Recent archaeological explorations in the northern Maya lowlands demonstrate that social complexity emerged as early as the second half of the Middle Preclassic period. This has required us to discard models that consider the northern lowlands as a peripheral region where sociopolitical elaboration occurred at a later time and as the result of external influence. Current debate focuses on the nature and level of sociopolitical organization during the late Middle Preclassic, specifically whether northern polities should be considered as chiefdoms or as states. This chapter approaches the question by analyzing a specific public building, one that is considered as embodying and expressing asymmetrical social relations.
Structure 1714 is located at Xaman Susula, a middle-rank site in the three-tiered settlement pattern hierarchy of northwestern Yucatan.
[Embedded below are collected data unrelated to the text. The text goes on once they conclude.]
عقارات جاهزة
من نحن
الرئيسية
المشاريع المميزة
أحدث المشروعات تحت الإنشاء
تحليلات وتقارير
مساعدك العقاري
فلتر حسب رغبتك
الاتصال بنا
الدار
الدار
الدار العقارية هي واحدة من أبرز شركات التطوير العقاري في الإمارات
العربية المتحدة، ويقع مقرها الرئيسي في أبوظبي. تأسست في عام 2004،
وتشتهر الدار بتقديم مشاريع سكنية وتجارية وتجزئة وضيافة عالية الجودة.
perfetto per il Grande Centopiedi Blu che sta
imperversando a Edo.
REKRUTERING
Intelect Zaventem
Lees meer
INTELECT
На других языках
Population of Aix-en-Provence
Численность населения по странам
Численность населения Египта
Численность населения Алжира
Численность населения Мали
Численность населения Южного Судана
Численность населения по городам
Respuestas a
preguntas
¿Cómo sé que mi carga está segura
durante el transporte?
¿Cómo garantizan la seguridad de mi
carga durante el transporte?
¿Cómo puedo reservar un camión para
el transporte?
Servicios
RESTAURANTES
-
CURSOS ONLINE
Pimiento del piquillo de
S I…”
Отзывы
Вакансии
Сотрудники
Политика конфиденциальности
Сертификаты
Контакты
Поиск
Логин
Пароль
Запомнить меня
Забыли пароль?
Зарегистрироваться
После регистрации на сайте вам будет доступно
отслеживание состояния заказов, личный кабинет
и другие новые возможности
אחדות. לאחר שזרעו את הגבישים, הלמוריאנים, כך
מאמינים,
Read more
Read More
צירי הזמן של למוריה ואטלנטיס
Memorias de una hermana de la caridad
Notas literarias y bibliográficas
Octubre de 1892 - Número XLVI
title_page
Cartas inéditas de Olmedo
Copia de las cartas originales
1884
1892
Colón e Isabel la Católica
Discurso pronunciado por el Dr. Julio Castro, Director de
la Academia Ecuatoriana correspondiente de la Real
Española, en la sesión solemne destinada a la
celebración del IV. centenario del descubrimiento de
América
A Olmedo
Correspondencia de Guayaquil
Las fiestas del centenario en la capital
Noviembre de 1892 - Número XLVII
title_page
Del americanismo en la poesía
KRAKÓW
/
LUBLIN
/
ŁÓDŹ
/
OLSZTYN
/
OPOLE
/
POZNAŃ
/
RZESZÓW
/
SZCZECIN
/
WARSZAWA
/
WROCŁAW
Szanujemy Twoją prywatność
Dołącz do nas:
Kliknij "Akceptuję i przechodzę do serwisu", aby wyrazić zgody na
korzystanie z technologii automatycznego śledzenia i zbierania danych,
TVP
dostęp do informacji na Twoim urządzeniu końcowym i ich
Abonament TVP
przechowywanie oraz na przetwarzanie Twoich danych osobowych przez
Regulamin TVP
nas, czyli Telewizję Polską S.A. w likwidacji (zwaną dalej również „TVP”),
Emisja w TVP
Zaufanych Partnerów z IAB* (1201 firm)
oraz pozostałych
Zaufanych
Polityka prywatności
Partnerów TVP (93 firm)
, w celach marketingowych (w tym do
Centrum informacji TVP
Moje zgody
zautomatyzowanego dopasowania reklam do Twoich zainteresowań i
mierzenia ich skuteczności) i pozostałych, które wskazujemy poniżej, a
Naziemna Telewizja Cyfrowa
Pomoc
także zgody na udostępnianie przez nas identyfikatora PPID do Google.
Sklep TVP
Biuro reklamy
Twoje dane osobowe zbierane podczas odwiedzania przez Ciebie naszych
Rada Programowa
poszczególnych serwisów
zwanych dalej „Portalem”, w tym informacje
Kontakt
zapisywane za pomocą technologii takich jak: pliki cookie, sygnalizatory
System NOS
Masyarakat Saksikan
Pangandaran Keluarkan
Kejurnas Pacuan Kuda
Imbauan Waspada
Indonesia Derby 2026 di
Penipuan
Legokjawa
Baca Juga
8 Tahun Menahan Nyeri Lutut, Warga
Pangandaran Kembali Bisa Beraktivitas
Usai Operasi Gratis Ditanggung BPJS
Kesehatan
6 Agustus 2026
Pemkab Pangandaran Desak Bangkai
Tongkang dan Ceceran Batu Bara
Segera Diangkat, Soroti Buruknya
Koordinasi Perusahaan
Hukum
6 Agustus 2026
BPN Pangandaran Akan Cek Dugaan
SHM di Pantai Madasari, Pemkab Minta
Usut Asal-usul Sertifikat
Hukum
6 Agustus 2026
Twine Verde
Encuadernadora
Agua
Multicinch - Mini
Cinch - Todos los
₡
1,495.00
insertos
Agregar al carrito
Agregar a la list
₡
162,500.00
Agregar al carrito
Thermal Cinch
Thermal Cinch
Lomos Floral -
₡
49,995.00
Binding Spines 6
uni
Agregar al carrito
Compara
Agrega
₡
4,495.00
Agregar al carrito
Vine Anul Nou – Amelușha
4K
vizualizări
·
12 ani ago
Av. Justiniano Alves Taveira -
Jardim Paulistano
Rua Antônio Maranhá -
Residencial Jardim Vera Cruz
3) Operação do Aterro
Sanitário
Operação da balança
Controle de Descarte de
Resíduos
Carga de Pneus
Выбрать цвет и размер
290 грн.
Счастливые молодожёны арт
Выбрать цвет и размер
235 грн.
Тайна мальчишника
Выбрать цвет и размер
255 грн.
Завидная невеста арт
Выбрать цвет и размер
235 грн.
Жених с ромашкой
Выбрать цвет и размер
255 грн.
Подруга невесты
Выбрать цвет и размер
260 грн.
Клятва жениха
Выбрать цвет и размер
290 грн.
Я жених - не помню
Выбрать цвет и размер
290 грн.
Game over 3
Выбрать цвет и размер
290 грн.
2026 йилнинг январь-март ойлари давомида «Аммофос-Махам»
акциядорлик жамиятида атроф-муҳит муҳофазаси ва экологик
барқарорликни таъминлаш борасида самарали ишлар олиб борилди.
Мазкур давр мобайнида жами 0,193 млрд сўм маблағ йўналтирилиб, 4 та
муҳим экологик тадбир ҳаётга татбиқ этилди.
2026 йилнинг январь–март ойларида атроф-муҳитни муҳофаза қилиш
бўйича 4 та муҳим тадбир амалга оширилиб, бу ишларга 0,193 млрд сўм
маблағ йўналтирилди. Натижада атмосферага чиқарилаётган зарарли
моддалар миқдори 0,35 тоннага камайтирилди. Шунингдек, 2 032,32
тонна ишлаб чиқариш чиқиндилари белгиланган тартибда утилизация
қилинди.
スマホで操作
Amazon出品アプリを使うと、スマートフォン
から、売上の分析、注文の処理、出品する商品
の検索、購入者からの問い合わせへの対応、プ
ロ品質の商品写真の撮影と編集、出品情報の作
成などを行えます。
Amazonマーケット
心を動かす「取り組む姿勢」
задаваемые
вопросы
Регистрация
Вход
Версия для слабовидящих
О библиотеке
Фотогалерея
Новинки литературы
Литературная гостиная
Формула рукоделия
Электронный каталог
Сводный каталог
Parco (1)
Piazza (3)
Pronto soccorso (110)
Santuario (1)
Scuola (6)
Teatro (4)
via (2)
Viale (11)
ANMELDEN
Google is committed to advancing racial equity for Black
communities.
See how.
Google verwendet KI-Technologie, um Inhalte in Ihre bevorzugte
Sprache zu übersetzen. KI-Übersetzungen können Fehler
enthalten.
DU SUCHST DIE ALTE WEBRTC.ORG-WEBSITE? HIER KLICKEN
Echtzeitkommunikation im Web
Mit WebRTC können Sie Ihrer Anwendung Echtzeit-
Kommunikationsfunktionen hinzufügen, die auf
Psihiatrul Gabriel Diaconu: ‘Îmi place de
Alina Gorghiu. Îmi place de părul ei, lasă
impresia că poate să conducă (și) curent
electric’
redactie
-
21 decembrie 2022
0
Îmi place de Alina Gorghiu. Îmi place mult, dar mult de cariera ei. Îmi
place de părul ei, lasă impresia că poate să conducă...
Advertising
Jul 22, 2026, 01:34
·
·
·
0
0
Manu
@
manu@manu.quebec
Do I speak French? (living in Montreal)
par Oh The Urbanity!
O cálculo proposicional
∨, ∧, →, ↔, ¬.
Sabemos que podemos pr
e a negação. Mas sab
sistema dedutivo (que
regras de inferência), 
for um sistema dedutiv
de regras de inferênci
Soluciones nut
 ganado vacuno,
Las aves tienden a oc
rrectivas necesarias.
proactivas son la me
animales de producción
The structure is the largest and most impressive one at the site. It is characterized by the presence of the earliest throne reported in the entire Maya lowlands. The analysis of Structure 1714, in conjunction with aspects of site planning and regional settlement pattern, indicate that Xaman Susula was organized at the level of chiefdom. Most importantly, it is argued that this society is best understood as an individualizing chiefdom that employed an exclusionary or network strategy of political integration.
The Preclassic period is a time of great interest in the history of the northern Maya lowlands, as well as elsewhere in Mesoamerica, because it witnessed the emergence and consolidation of social and political complexity.